Just like in the allPages model:

(SELECT 
  h.page.pagePath Page
  , count(*) Pageviews
  , count(distinct concat(fullVisitorId, cast(visitID as string))) uniquePageviews
  , sum(CASE when h.isEntrance is not null then 1 end) Entraces
  , sum(CASE when h.isExit is not null then 1 end) Exits
  FROM {{var('tableName')}}, unnest(hits) as h

This will simply compile to

FROM `table_name_that_you_specified_in_dbt_project.yml file`

You can reuse that setup in every new model you create.

In our model we have two more variables: rangeStart and rangeEnd. They define the time ranges of query and are not used in models directly. Instead, you’ll find it in tableRange() macro, placed in the utility.sql file in macros folder:

{% macro tableRange() -%}
_table_suffix between '{{var("rangeStart")}}' and '{{var("rangeEnd")}}'
{%- endmacro %}

This macro populates _table_suffix statement (which is heavily used in BQ with GA data) with the variables you specified in dbt_project.yml file. So, in order to use the time ranges in our model, we need only to call the macro:

(SELECT 
          concat(trafficSource.source, " / ", trafficSource.medium) sm ,
          sum(totals.transactions) transactions,
          sum(totals.totalTransactionRevenue / 1000000) revenue
          FROM {{var('tableName')}}
   WHERE {{ tableRange() }}

Which will compile to:

WHERE _table_suffix between 'rangeStart value' and 'rangeEnd value'

That way you do not have to change the values in every query each time when you want to change the date range.

It’s even more handy. When running the model (dbt run) you can change the variables on the run using the

dbt run --vars '{key: value}'

flag. Instead of changing the ranges on multiple queries you have to do it once. That’s as DRY as it can get. You can find more information about that on the dbt website.

What else?

This is only a small fraction of selected features that might be the most useful in small modelling tasks. If you decide to dig deeper, you’ll find stuff like materialization handling, scheduling (obviously), and what seems to be most exciting: automated testing. Those features are not used in our model (or not to great extent) though.

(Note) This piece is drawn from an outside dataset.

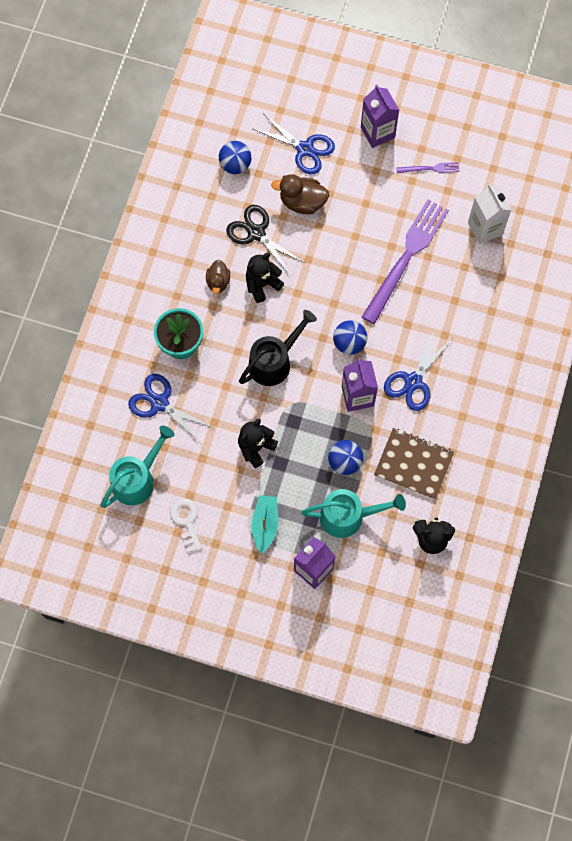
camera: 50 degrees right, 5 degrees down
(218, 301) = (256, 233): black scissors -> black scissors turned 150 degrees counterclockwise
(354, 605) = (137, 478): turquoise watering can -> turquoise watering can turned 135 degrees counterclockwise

What’s next for dbt in web analytics?

Even when scratching the surface of most basic features of dbt it gives you the feeling that it’s something worth investing your time. I’m not planning to make data modelling my daily business but can see it as a valuable addition to my toolkit. Especially when thinking about challenges that our industry brings like merging the historical Google Analytics data with new Web and App properties/Snowplow or building real warehouses for marketing, with billions and billions of Google Ads tables… :)

Feasible data modeling slowly becomes a requirement, not an option in web analytics. At least in some bigger companies.

Yet let me repeat myself — the biggest advantage that dbt promises is not technical. It’s all about mindset shift. It makes you think about your SQL as an reusable resource, not something that you can forget the moment the data is there.

It might be a good move to start building your SQL-dbt codebase now. Even if that only means recreating some Google Analytics data in BigQuery.